AG, I believe it is time you scheduled a dinner date with Mr. Anthony Bourdain.
But what’s good about it? At least the salad didn’t have tons of pesticides in it. Just wash the bug off and be happy about it:)
If you’re that upset by bugs in your salad greens, it might also repulse you to know that your salad greens were sitting in dirt! For a really long time! In fact, your salad greens are MADE of dirt! Dirt and water.
;)
I used to be much more creeped out by certain bugs (especially moths and the weird flying grasshopper things we have in Texas, when they’d fly up against me, especially my face) until I started hanging out at my CSA farm, and the woman who runs the farm has such a wonderful relationship with the insects there (picks them up and shows them to her son, treats them with kindness, doesn’t ever kill them, even the fire ants) that it helped change my outlook.
I agree with everyone else – if it’s good for the bug, it’s good for you. But, I do have to admit that I have an irrational fear of bugs. So, when I buy my organic groceries, I make like Rachel Ray (ugh) and wash them before they go in the fridge. If I find a bug, I stiffle a mini-yelp, and call my husband over to pick it out for me. Hopefully, someday I can overcome my irrational fear. But, at least it doesn’t keep me from buying organic :)
ugh! bad memories all around- once i made myself a similar salad, and didn’t notice the (thankfully deceased) grasshopper until i was wondering why my croutonless salad was so crunchy.
i am still a little wary of the boxed lettuce.
Oh for god’s sake, pick the bug off, rinse the leaves, eat the darn salad, where do you think argula comes from, a sterile factory? Reminds me of a woman I saw in the greenmarket one day screaming for a policeman because she wanted a vendor arrested for picking up a potato that had rolled on the ground and putting it back in the bin – it now had “touched the ground” and was inedible according to her…
A few bugs and a little dirt never hurt anyone. In fact, evidence is quickly mounting that overly sanitized food can actually weaken you immune system and encourage allergies.
Of course, that’s not license to go out and dig into a cow-pie.
I’ve never really had any salad bug problems… and I buy almost exclusively organic. Celery on the other had, I’ve encountered several very plump, very much alive green catepillars.
Tim, that’s quite the leap of logic you’ve made.
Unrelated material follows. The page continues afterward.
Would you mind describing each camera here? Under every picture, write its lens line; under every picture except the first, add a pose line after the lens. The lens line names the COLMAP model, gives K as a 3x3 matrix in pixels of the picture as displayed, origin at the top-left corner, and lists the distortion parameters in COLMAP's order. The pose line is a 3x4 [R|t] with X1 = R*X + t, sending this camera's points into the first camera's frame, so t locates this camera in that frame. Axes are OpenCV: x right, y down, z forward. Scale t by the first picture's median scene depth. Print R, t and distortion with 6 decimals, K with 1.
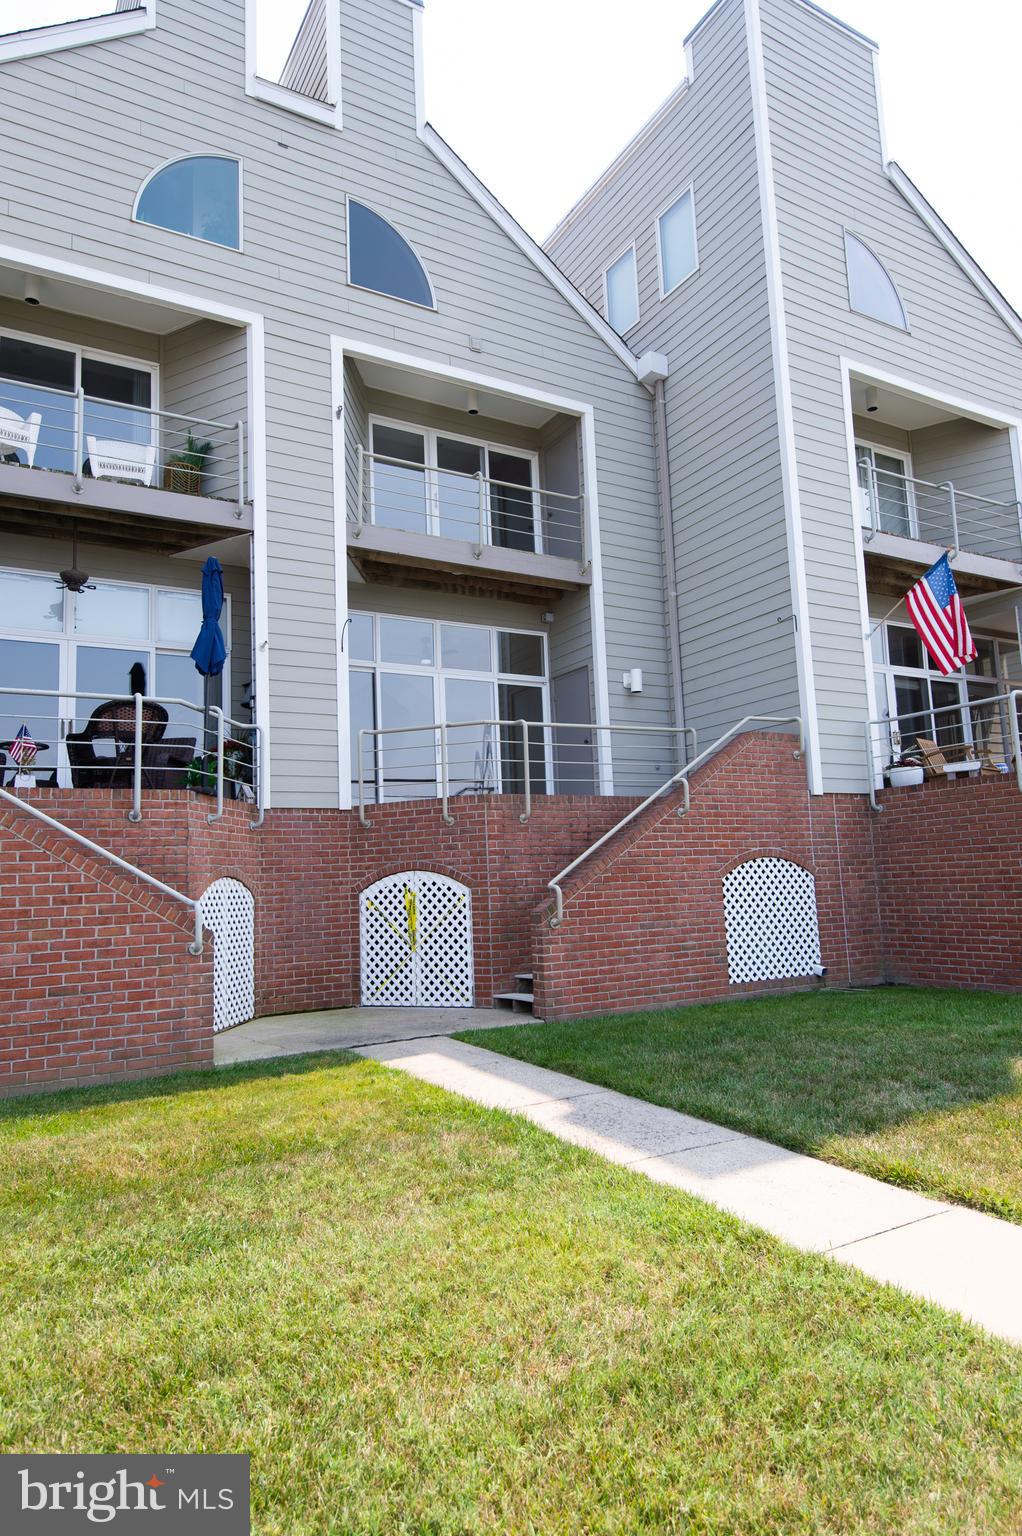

In general organic food is food grown without synthetic pesticides, herbicides, fungicides, etc. in an ecologically sustainable manner. Specifically, Organic food must comply with a set of government regulations. Educate yourself:
http://afsic.nal.usda.gov/nal_display/index.php?info_center=2&tax_level=1&tax_subject=296
It is very precisely defined.
Adam, you just wasted some perfectly good Baby Arugula. Learn to expect a few bugs in organic produce. While you can control bugs organically, you can’t eliminate them completely. He was harmless anyway as long as you’re gentle. Don’t put it in your mouth though. I have it on good authority that they’re not good eats.
http://en.wikipedia.org/wiki/Shield_bug
I agree that it is better to eat a bug than to eat pesticide. The human body knows how to digest bugs, not bug spray.
I do love that the package says Pre-Washed
Ooh, Zingerman’s recipe mac’n’cheese is so good! I’ve had that before and it was incredible. That Ari sure knows his stuff.
I must be mistaken, I thought the comment about never eating salad again was a joke. But yes, when I grow vegetables in my garden I often find little critters in them when I’m washing them. Just gotta be careful and wash carefully.
Yes, yes Adam. Like everyone has said, living creatures in your food =organic. Just the other day I bought an “organic” chicken to roast, but there wasn’t a breathing organism anywhere on the thing! I took it straight back, found a nice roaster with a few earthworms and a praying mantis in the cavity, and had the best dinner of the year.